*ACTIVITY*. Please rewrite the extracted text from every item below as a JSON list of strings, one string per line, skipping blank lines. Keep the pictures out of your answer.

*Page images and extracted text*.
----------------------------------------
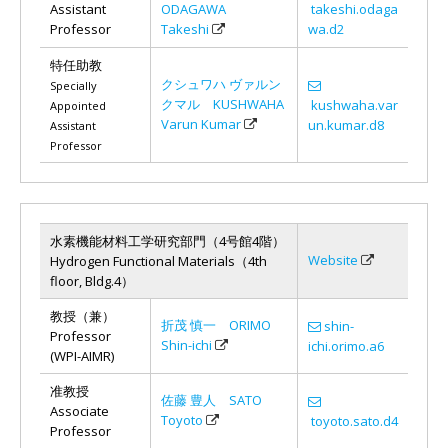
Assistant
ODAGAWA
takeshi.odaga
Professor
Takeshi
wa.d2
特任助教
クシュワハ ヴァルン
Specially
クマル KUSHWAHA
kushwaha.var
Appointed
Varun Kumar
un.kumar.d8
Assistant
Professor
水素機能材料工学研究部門（4号館4階）
Website
Hydrogen Functional Materials（4th
floor, Bldg.4）
教授（兼）
折茂 慎一 ORIMO
shin-
Professor
Shin-ichi
ichi.orimo.a6
(WPI-AIMR)
准教授
佐藤 豊人 SATO
Associate
Toyoto
toyoto.sato.d4
Professor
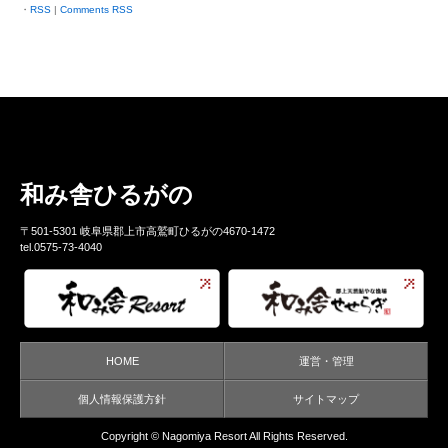
RSS
|
Comments RSS
和み舎ひるがの
〒501-5301 岐阜県郡上市高鷲町ひるがの4670-1472
tel.0575-73-4040
HOME
運営・管理
個人情報保護方針
サイトマップ
Copyright ©
Nagomiya Resort
All Rights Reserved.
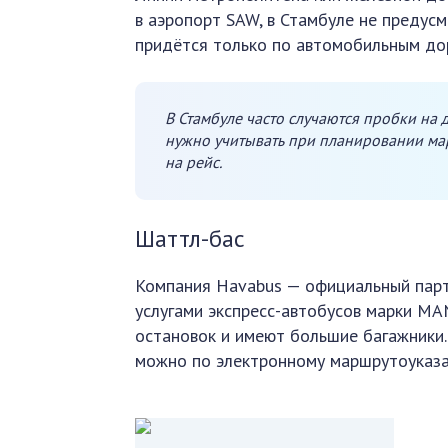
в аэропорт SAW, в Стамбуле не предус
придётся только по автомобильным до
В Стамбуле часто случаются пробки на 
нужно учитывать при планировании мар
на рейс.
Шаттл-бас
Компания Havabus — официальный парт
услугами экспресс-автобусов марки MA
остановок и имеют большие багажники.
можно по электронному маршрутоуказат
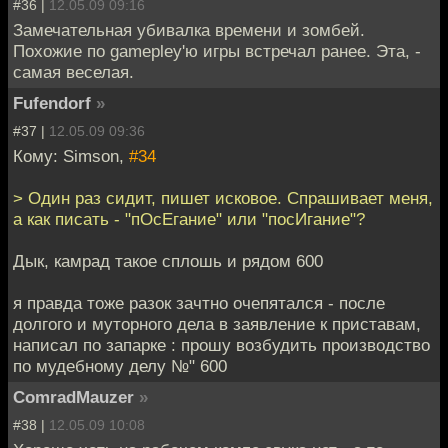
#36 |
12.05.09 09:16
Замечательная убивалка времени и зомбей.
Похожие по gamepley'ю игры встречал ранее. Эта, -
самая веселая.
Fufendorf
»
#37 |
12.05.09 09:36
Кому: Simson,
#34
> Один раз сидит, пишет исковое. Спрашивает меня,
а как писать - "пОсЕгание" или "посИгание"?
Дык, камрад такое сплошь и рядом 600
я правда тоже разок зачтно очепятался - после
долгого и муторного дела в заявление к приставам,
написал по запарке : прошу возбудить производство
по мудебному делу №" 600
ComradMauzer
»
#38 |
12.05.09 10:08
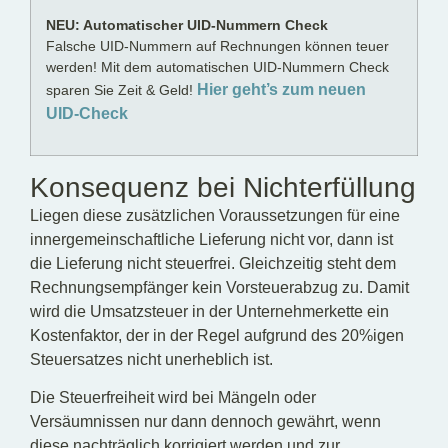
NEU: Automatischer UID-Nummern Check
Falsche UID-Nummern auf Rechnungen können teuer
werden! Mit dem automatischen UID-Nummern Check
Hier geht’s zum neuen
sparen Sie Zeit & Geld!
UID-Check
Konsequenz bei Nichterfüllung
Liegen diese zusätzlichen Voraussetzungen für eine
innergemeinschaftliche Lieferung nicht vor, dann ist
die Lieferung nicht steuerfrei. Gleichzeitig steht dem
Rechnungsempfänger kein Vorsteuerabzug zu. Damit
wird die Umsatzsteuer in der Unternehmerkette ein
Kostenfaktor, der in der Regel aufgrund des 20%igen
Steuersatzes nicht unerheblich ist.
Die Steuerfreiheit wird bei Mängeln oder
Versäumnissen nur dann dennoch gewährt, wenn
diese nachträglich korrigiert werden und zur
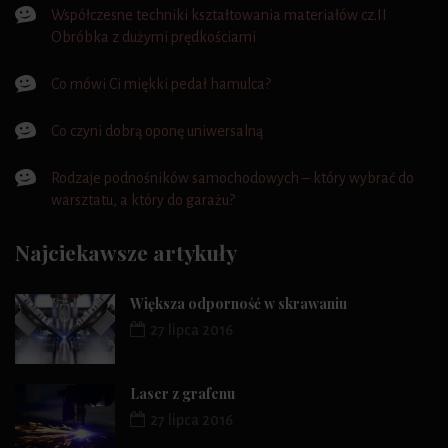
Współczesne techniki kształtowania materiałów cz.II
Obróbka z dużymi prędkościami
Co mówi Ci miękki pedał hamulca?
Co czyni dobrą oponę uniwersalną
Rodzaje podnośników samochodowych – który wybrać do
warsztatu, a który do garażu?
Najciekawsze artykuły
Większa odporność w skrawaniu
27 lipca 2016
Laser z grafenu
27 lipca 2016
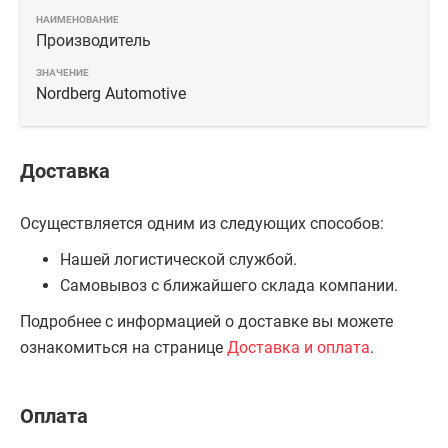
Производитель
Nordberg Automotive
Доставка
Осуществляется одним из следующих способов:
Нашей логистической службой.
Самовывоз с ближайшего склада компании.
Подробнее с информацией о доставке вы можете
ознакомиться на странице
Доставка и оплата
.
Оплата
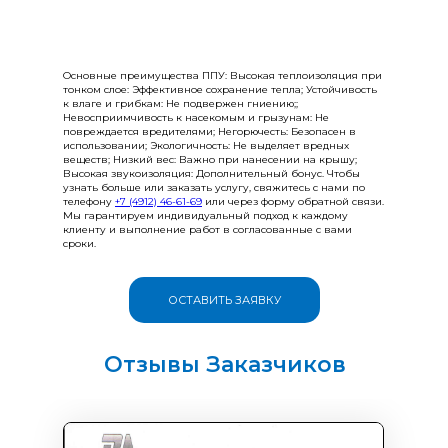
Основные преимущества ППУ: Высокая теплоизоляция при
тонком слое: Эффективное сохранение тепла; Устойчивость
к влаге и грибкам: Не подвержен гниению;;
Невосприимчивость к насекомым и грызунам: Не
повреждается вредителями; Негорючесть: Безопасен в
использовании; Экологичность: Не выделяет вредных
веществ; Низкий вес: Важно при нанесении на крышу;
Высокая звукоизоляция: Дополнительный бонус. Чтобы
узнать больше или заказать услугу, свяжитесь с нами по
телефону
+7 (4912) 46-61-69
или через форму обратной связи.
Мы гарантируем индивидуальный подход к каждому
клиенту и выполнение работ в согласованные с вами
сроки.
ОСТАВИТЬ ЗАЯВКУ
Отзывы Заказчиков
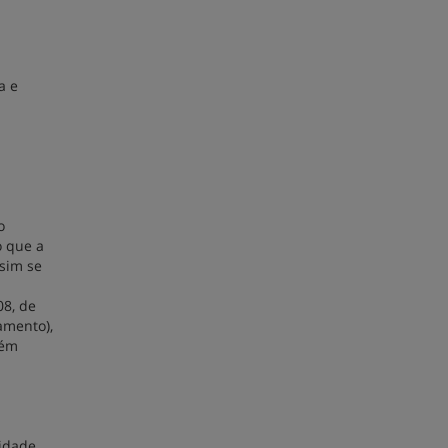
a e
o
o que a
ssim se
08, de
amento),
bém
vidade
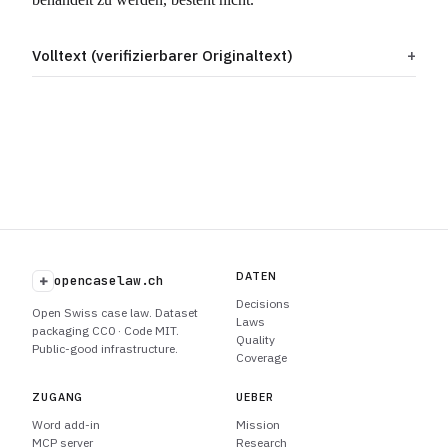
Volltext (verifizierbarer Originaltext)
DATEN
+
opencaselaw.ch
Decisions
Open Swiss case law. Dataset
Laws
packaging CC0 · Code MIT.
Quality
Public-good infrastructure.
Coverage
ZUGANG
UEBER
Word add-in
Mission
MCP server
Research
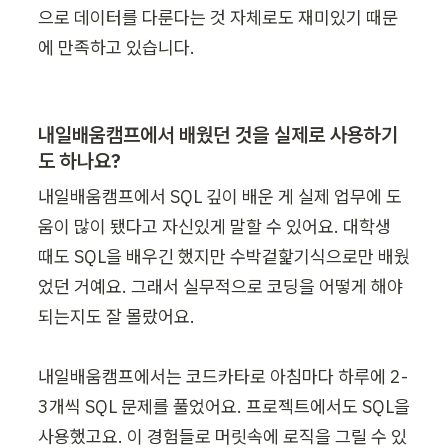
으로 데이터를 다룬다는 것 자체로도 재미있기 때문
에 만족하고 있습니다. 
내일배움캠프에서 배웠던 것을 실제로 사용하기
도 하나요?
내일배움캠프에서 SQL 깊이 배운 게 실제 업무에 도
움이 많이 됐다고 자신있게 말할 수 있어요. 대학생 
때도 SQL을 배우긴 했지만 수박겉핥기식으로만 배웠
었던 거예요. 그래서 실무적으로 코딩을 어떻게 해야 
되는지도 잘 몰랐어요.

내일배움캠프에서는 코드카타로 아침마다 하루에 2-
3개씩 SQL 문제를 풀었어요. 프로젝트에서도 SQL을 
사용했고요. 이 경험들로 머릿속에 로직을 그릴 수 있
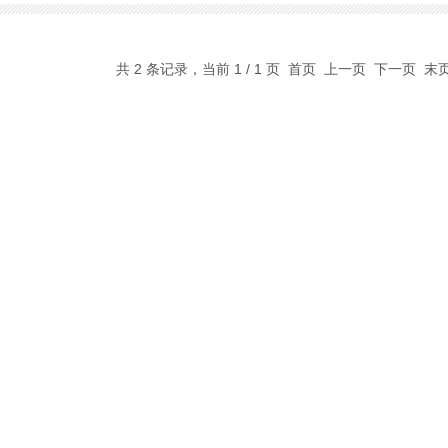
共 2 条记录，当前 1 / 1 页 首页 上一页 下一页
----------------------------------------
*SOLUTION FOR THIS EXERCISE*.
[
  "Assistant",
  "ODAGAWA",
  "takeshi.odaga",
  "Professor",
  "Takeshi",
  "wa.d2",
  "特任助教",
  "クシュワハ ヴァルン",
  "Specially",
  "クマル KUSHWAHA",
  "kushwaha.var",
  "Appointed",
  "Varun Kumar",
  "un.kumar.d8",
  "Assistant",
  "Professor",
  "水素機能材料工学研究部門（4号館4階）",
  "Website",
  "Hydrogen Functional Materials（4th",
  "floor, Bldg.4）",
  "教授（兼）",
  "折茂 慎一 ORIMO",
  "shin-",
  "Professor",
  "Shin-ichi",
  "ichi.orimo.a6",
  "(WPI-AIMR)",
  "准教授",
  "佐藤 豊人 SATO",
  "Associate",
  "Toyoto",
  "toyoto.sato.d4",
  "Professor",
  "RSS",
  "|",
  "Comments RSS",
  "和み舎ひるがの",
  "〒501-5301 岐阜県郡上市高鷲町ひるがの4670-1472",
  "tel.0575-73-4040",
  "HOME",
  "運営・管理",
  "個人情報保護方針",
  "サイトマップ",
  "Copyright ©",
  "Nagomiya Resort",
  "All Rights Reserved.",
  "в аэропорт SAW, в Стамбуле не предус",
  "придётся только по автомобильным до",
  "В Стамбуле часто случаются пробки на ",
  "нужно учитывать при планировании мар",
  "на рейс.",
  "Шаттл-бас",
  "Компания Havabus — официальный парт",
  "услугами экспресс-автобусов марки MA",
  "остановок и имеют большие багажники.",
  "можно по электронному маршрутоуказат",
  "#36 |",
  "12.05.09 09:16",
  "Замечательная убивалка времени и зомбей.",
  "Похожие по gamepley'ю игры встречал ранее. Эта, -",
  "самая веселая.",
  "Fufendorf",
  "»",
  "#37 |",
  "12.05.09 09:36",
  "Кому: Simson,",
  "#34",
  "> Один раз сидит, пишет исковое. Спрашивает меня,",
  "а как писать - \"пОсЕгание\" или \"посИгание\"?",
  "Дык, камрад такое сплошь и рядом 600",
  "я правда тоже разок зачтно очепятался - после",
  "долгого и муторного дела в заявление к приставам,",
  "написал по запарке : прошу возбудить производство",
  "по мудебному делу №\" 600",
  "ComradMauzer",
  "»",
  "#38 |",
  "12.05.09 10:08",
  "NEU: Automatischer UID-Nummern Check",
  "Falsche UID-Nummern auf Rechnungen können teuer",
  "werden! Mit dem automatischen UID-Nummern Check",
  "Hier geht’s zum neuen",
  "sparen Sie Zeit & Geld!",
  "UID-Check",
  "Konsequenz bei Nichterfüllung",
  "Liegen diese zusätzlichen Voraussetzungen für eine",
  "innergemeinschaftliche Lieferung nicht vor, dann ist",
  "die Lieferung nicht steuerfrei. Gleichzeitig steht dem",
  "Rechnungsempfänger kein Vorsteuerabzug zu. Damit",
  "wird die Umsatzsteuer in der Unternehmerkette ein",
  "Kostenfaktor, der in der Regel aufgrund des 20%igen",
  "Steuersatzes nicht unerheblich ist.",
  "Die Steuerfreiheit wird bei Mängeln oder",
  "Versäumnissen nur dann dennoch gewährt, wenn",
  "diese nachträglich korrigiert werden und zur",
  "Współczesne techniki kształtowania materiałów cz.II",
  "Obróbka z dużymi prędkościami",
  "Co mówi Ci miękki pedał hamulca?",
  "Co czyni dobrą oponę uniwersalną",
  "Rodzaje podnośników samochodowych – który wybrać do",
  "warsztatu, a który do garażu?",
  "Najciekawsze artykuły",
  "Większa odporność w skrawaniu",
  "27 lipca 2016",
  "Laser z grafenu",
  "27 lipca 2016",
  "Производитель",
  "Nordberg Automotive",
  "Доставка",
  "Осуществляется одним из следующих способов:",
  "Нашей логистической службой.",
  "Самовывоз с ближайшего склада компании.",
  "Подробнее с информацией о доставке вы можете",
  "ознакомиться на странице",
  "Доставка и оплата",
  ".",
  "Оплата",
  "Основные преимущества ППУ: Высокая теплоизоляция при",
  "тонком слое: Эффективное сохранение тепла; Устойчивость",
  "к влаге и грибкам: Не подвержен гниению;;",
  "Невосприимчивость к насекомым и грызунам: Не",
  "повреждается вредителями; Негорючесть: Безопасен в",
  "использовании; Экологичность: Не выделяет вредных",
  "веществ; Низкий вес: Важно при нанесении на крышу;",
  "Высокая звукоизоляция: Дополнительный бонус. Чтобы",
  "узнать больше или заказать услугу, свяжитесь с нами по",
  "телефону",
  "+7 (4912) 46-61-69",
  "или через форму обратной связи.",
  "Мы гарантируем индивидуальный подход к каждому",
  "клиенту и выполнение работ в согласованные с вами",
  "сроки.",
  "ОСТАВИТЬ ЗАЯВКУ",
  "Отзывы Заказчиков",
  "a e",
  "o",
  "o que a",
  "ssim se",
  "08, de",
  "amento),",
  "bém",
  "vidade",
  "Volltext (verifizierbarer Originaltext)",
  "DATEN",
  "+",
  "opencaselaw.ch",
  "Decisions",
  "Open Swiss case law. Dataset",
  "Laws",
  "packaging CC0 · Code MIT.",
  "Quality",
  "Public-good infrastructure.",
  "Coverage",
  "ZUGANG",
  "UEBER",
  "Word add-in",
  "Mission",
  "MCP server",
  "Research",
  "으로 데이터를 다룬다는 것 자체로도 재미있기 때문",
  "에 만족하고 있습니다. ",
  "내일배움캠프에서 배웠던 것을 실제로 사용하기",
  "도 하나요?",
  "내일배움캠프에서 SQL 깊이 배운 게 실제 업무에 도",
  "움이 많이 됐다고 자신있게 말할 수 있어요. 대학생 ",
  "때도 SQL을 배우긴 했지만 수박겉핥기식으로만 배웠",
  "었던 거예요. 그래서 실무적으로 코딩을 어떻게 해야 ",
  "되는지도 잘 몰랐어요.",
  "내일배움캠프에서는 코드카타로 아침마다 하루에 2-",
  "3개씩 SQL 문제를 풀었어요. 프로젝트에서도 SQL을 ",
  "사용했고요. 이 경험들로 머릿속에 로직을 그릴 수 있",
  "共 2 条记录，当前 1 / 1 页 首页 上一页 下一页"
]